Chosun Ilbo, Oct 27, 2007

Seoul, South Korea -- The Oct. 27 roundup of Buddhist monks in 1980 was a typical case of the military government’s organized suppression of the Buddhists, a Defense Ministry truth commission said Thursday. Military leaders decided to suppress Buddhists led by the Jogye Order because they refused to cooperae with the new putschist regime and the military leaders feared the movement might grow into a pro-democracy group.

<< A Defense Ministry truth commission announces the result of an investigation of the military regime's suppression of Buddhist monks and press control in 1980, at the pressroom of the Defense Ministry on Thursday.

In the incident, the military arrested and investigated 153 monks of the Jogye Order, Korea’s largest Buddhist order, and raided a total of 5,731 temples and hermitages across the country. The military leaders around the time took all kinds of oppressive measures while misleading the public with propaganda that Buddhist temples were hotbeds of corruption and banditry.

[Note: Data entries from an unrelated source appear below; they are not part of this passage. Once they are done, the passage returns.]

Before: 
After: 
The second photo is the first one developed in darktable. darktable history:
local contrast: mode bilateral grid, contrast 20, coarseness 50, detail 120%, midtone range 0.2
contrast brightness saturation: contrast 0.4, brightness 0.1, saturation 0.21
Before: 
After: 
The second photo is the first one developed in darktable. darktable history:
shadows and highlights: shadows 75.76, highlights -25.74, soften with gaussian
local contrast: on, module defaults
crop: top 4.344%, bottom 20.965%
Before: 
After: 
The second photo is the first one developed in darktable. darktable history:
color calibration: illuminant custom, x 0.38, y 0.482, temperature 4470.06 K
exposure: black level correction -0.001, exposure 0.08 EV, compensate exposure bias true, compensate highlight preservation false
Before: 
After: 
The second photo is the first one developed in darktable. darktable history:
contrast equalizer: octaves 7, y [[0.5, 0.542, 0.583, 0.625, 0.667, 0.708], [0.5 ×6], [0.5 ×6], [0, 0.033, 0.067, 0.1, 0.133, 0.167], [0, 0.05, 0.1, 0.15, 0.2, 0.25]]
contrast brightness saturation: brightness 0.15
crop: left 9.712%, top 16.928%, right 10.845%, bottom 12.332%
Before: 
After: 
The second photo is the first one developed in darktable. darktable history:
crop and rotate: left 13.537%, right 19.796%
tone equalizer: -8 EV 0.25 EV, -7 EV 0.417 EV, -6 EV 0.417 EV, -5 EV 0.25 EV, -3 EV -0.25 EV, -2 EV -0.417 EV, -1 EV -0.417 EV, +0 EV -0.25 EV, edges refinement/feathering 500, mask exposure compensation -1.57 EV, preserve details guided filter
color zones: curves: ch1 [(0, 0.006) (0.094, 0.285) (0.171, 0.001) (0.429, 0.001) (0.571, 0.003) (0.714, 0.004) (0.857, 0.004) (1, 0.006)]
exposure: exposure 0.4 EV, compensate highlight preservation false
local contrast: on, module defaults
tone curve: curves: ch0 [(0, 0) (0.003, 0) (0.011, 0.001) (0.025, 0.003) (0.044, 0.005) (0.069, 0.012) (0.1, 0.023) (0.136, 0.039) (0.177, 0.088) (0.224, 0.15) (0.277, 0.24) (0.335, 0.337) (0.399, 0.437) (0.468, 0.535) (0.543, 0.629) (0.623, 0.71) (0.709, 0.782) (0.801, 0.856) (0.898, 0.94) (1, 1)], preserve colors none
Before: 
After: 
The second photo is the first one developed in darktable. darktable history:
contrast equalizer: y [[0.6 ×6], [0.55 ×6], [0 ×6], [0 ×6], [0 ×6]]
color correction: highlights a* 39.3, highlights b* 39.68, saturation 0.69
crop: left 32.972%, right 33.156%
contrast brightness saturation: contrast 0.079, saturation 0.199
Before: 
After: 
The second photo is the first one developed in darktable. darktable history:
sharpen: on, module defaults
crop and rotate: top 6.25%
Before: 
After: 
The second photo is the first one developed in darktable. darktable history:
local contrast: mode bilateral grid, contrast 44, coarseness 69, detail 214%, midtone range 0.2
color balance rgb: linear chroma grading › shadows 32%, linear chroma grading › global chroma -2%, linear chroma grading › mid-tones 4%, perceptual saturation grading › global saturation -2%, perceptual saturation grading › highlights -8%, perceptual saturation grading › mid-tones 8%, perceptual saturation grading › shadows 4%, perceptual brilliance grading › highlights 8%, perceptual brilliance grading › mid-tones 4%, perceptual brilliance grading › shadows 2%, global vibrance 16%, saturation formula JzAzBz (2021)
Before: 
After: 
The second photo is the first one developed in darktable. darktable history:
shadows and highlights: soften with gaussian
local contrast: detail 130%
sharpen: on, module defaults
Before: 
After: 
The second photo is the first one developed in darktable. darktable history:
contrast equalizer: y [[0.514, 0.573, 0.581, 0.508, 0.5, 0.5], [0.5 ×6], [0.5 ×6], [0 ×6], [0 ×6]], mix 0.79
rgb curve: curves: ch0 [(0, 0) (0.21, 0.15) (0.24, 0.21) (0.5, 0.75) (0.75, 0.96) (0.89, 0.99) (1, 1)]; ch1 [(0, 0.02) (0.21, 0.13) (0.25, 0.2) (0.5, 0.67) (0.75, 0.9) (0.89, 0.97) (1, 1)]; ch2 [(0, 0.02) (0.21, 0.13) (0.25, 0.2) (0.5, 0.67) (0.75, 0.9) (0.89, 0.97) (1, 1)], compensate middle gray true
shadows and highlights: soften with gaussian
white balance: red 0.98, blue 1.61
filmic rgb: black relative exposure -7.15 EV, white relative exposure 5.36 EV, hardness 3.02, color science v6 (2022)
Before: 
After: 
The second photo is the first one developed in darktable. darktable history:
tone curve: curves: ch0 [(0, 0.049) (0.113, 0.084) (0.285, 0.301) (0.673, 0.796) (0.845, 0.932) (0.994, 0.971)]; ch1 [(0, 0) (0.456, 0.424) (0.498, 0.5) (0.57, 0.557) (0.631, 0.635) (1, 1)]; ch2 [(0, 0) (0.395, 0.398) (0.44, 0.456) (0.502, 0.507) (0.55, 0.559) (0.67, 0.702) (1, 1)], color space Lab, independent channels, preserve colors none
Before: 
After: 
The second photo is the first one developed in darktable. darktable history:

The truth commission on Thursday released the result of its investigation of the incident that also revealed that president Chun Doo-hwan had in fact received reports on the incident, despite claims to the contrary.

According to the investigation, the military leaders decided in June 1980 to conduct a full-fledged campaign to suppress the Jogye Order, and worked out a plan to investigate the Buddhist establishment under the pretext of “purifying” it. The government arrested 17 Buddhist monks on Nov. 14 that year and later released an interim report of its investigation announcing that some monks had illegally amassed fortunes amounting to about W20 billion (US$1=W917).

"The Oct. 27 incident was a typical case of the abuse of state powers in which judicial criteria were irrationally applied to a specific religious movement under the pretext of purifying the Buddhist establishment,” the truth commission said. It advised the government to find ways to restore the honor of, and make amends to, the victims.

The Jogye Order's own truth commission on the Oct. 27 incident issued a statement the same day urging the government to pass a special law on restoring the honor of monks. "The act was a crime that disparaged pure-minded monks as shameless crooks and made them the target of public denunciation. It was equal to an act of state-sanctioned murder."

The Defense Ministry truth commission said it confirmed through records that the military leaders in 1980 also mobilized the Defense Security Command against the press. According to the commission, the DSC operated a press control team that investigated the personal preferences and tendencies of senior journalists with the purpose of controlling them. The DSC classified journalists dismissed at the time into several groups, to each of which it applied different criteria to control their jobseeking efforts.